The most common rationale for the fluorescent measure is the need for sensitivity, or a high signal-to-noise level afforded by a dark-field measure of fluorescence. The main object of the fluorescent measure is to admit only the fluorescent signal (range of wavelengths) to a sensor, and to reject excitation wavelengths. Fluorescent measurement sensitivity is usually limited by the noise associated with a background of stray light that compromises the dark-field. Background stray light may emanate from a sample or the measurement system; stray light from the system is mitigated by spectral filtration. Spectral filtration of light is essential to fluorescent measurement, wherein stray light from excitation energy must be eliminated from an optical light path that directs the essential fluorescent energy signal to a photo sensor.
For many fluorescent applications, the greatest sensitivity is obtained by exciting with a wavelength of light that is only tens of nanometers below the emission wavelength, where the excitation/emission difference is called the Stokes Shift of the fluorochrome. Dichroic (interference) filters are commonly applied, since they can be designed and manufactured to enable the appropriate rejection of stray excitation light from productive emission light. While high-pass filters that absorb light with a chromaphore can be designed and manufactured to absorb excitation and pass emission, they generally do not enable productive rejection and transparency over the demanded tens of nanometers and absorbing chromaphores have a tendency to fluoresce (contribute noise in the domain measurement wavelengths). Further, the design/manufacture of a dichroic filter is amenable to enabling a bandpass of transmitted light, designated by a cut-on and cut-off wavelength of an emission spectrum (according to the conventional spectrum of increasing wavelength), providing a transmission window for the emission. The well-designed bandpass dichroic is essential to the sensitive fluorescent measure, since materials other than the fluorochrome targeted for measure may fluoresce. To the likely extent that those other materials fluoresce out of the bandpass designed for a targeted fluorochrome, their emissions are rejected the sensitivity of the fluorescent measure improves.

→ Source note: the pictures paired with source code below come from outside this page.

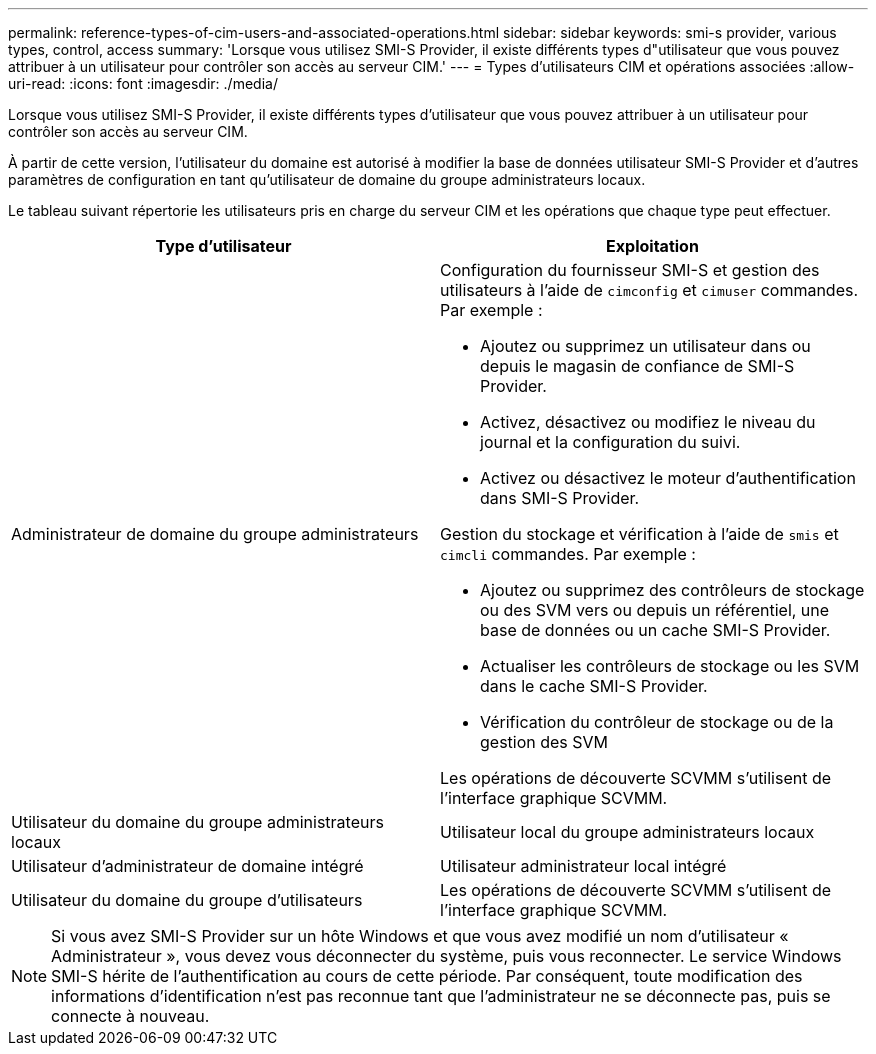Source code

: ---
permalink: reference-types-of-cim-users-and-associated-operations.html 
sidebar: sidebar 
keywords: smi-s provider, various types, control, access 
summary: 'Lorsque vous utilisez SMI-S Provider, il existe différents types d"utilisateur que vous pouvez attribuer à un utilisateur pour contrôler son accès au serveur CIM.' 
---
= Types d'utilisateurs CIM et opérations associées
:allow-uri-read: 
:icons: font
:imagesdir: ./media/


[role="lead"]
Lorsque vous utilisez SMI-S Provider, il existe différents types d'utilisateur que vous pouvez attribuer à un utilisateur pour contrôler son accès au serveur CIM.

À partir de cette version, l'utilisateur du domaine est autorisé à modifier la base de données utilisateur SMI-S Provider et d'autres paramètres de configuration en tant qu'utilisateur de domaine du groupe administrateurs locaux.

Le tableau suivant répertorie les utilisateurs pris en charge du serveur CIM et les opérations que chaque type peut effectuer.

[cols="2*"]
|===
| Type d'utilisateur | Exploitation 


 a| 
Administrateur de domaine du groupe administrateurs
 a| 
Configuration du fournisseur SMI-S et gestion des utilisateurs à l'aide de `cimconfig` et `cimuser` commandes. Par exemple :

* Ajoutez ou supprimez un utilisateur dans ou depuis le magasin de confiance de SMI-S Provider.
* Activez, désactivez ou modifiez le niveau du journal et la configuration du suivi.
* Activez ou désactivez le moteur d'authentification dans SMI-S Provider.


Gestion du stockage et vérification à l'aide de `smis` et `cimcli` commandes. Par exemple :

* Ajoutez ou supprimez des contrôleurs de stockage ou des SVM vers ou depuis un référentiel, une base de données ou un cache SMI-S Provider.
* Actualiser les contrôleurs de stockage ou les SVM dans le cache SMI-S Provider.
* Vérification du contrôleur de stockage ou de la gestion des SVM


Les opérations de découverte SCVMM s'utilisent de l'interface graphique SCVMM.



 a| 
Utilisateur du domaine du groupe administrateurs locaux



 a| 
Utilisateur local du groupe administrateurs locaux



 a| 
Utilisateur d'administrateur de domaine intégré



 a| 
Utilisateur administrateur local intégré



 a| 
Utilisateur du domaine du groupe d'utilisateurs
 a| 
Les opérations de découverte SCVMM s'utilisent de l'interface graphique SCVMM.



 a| 
Utilisateur local du groupe d'utilisateurs

|===
[NOTE]
====
Si vous avez SMI-S Provider sur un hôte Windows et que vous avez modifié un nom d'utilisateur « Administrateur », vous devez vous déconnecter du système, puis vous reconnecter. Le service Windows SMI-S hérite de l'authentification au cours de cette période. Par conséquent, toute modification des informations d'identification n'est pas reconnue tant que l'administrateur ne se déconnecte pas, puis se connecte à nouveau.

====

An increasingly common need for the fluorescent measure is the imaging applications, wherein a combination of lenses direct the fluorescent energy signal to an area sensor such as film or an electronic sensor (CCD array). To further the sensitivity and dynamic range of the fluorescent measurement, it is increasingly common to use a cooled CCD array sensor. To further the speed and acuity of the imaging, and to broaden the operating range of the optics, very sophisticated lenses (many elements) must be used.
A difficulty in applying an appropriately designed dichroic filter to the imaging application is that the dichroic filter bandpass is a function of the angle of incidence of light on the filter plane, as shown in FIG. 1A. Specifically, light incident at off-normal incidence traverses a longer optical distance in the interference coating; hence the cut-on (and cut-off) wavelength of the dichroic filter decrease, or the bandpass blue-shifts. Hence, for the wide-angle of view enabled by a sophisticated lens, the emission filter bandpass presents a blue-shift that increases with image radius (FIG. 1B). The radial-blue shift can cause a severe artifact in a high-sensitivity fluorescent imaging application if the blue-shifted cut-on of the emission filter significantly overlaps the cut-off of the excitation light. Consequent stray excitation light infiltrates the periphery of the field of view, producing imaging artifacts, often viewed as bright rings in the otherwise dark field. Generally, the bright ring artifacts are a reflection of the circular features in the multi-element lens that reflect the stray light back to the dichroic filter, which rejects the light back into the lens and ultimately to the sensor. An example of the imaging artifact is shown in FIG. 2A.
One method of managing blue-shifted bandpass in a wide-angle imaging system is the placement of a dichroic emitter filter behind the lens elements (shown in FIG. 1A as element—in dashed lines 100). The method is somewhat more effective at reducing blue shift, since the wide angle rays can be more suppressed in the well-designed lens. Although effective, the method fails to reject excessive excitation light from multiple lens elements having reflective and fluorescent materials and surfaces within the lens. A resulting image artifact appears as a haze (not necessarily uniform) in the dark field, which contributes to the background noise.
There is thus a need for a cost effective technique that suppresses imaging artifacts that impede sensitive fluorescent measures.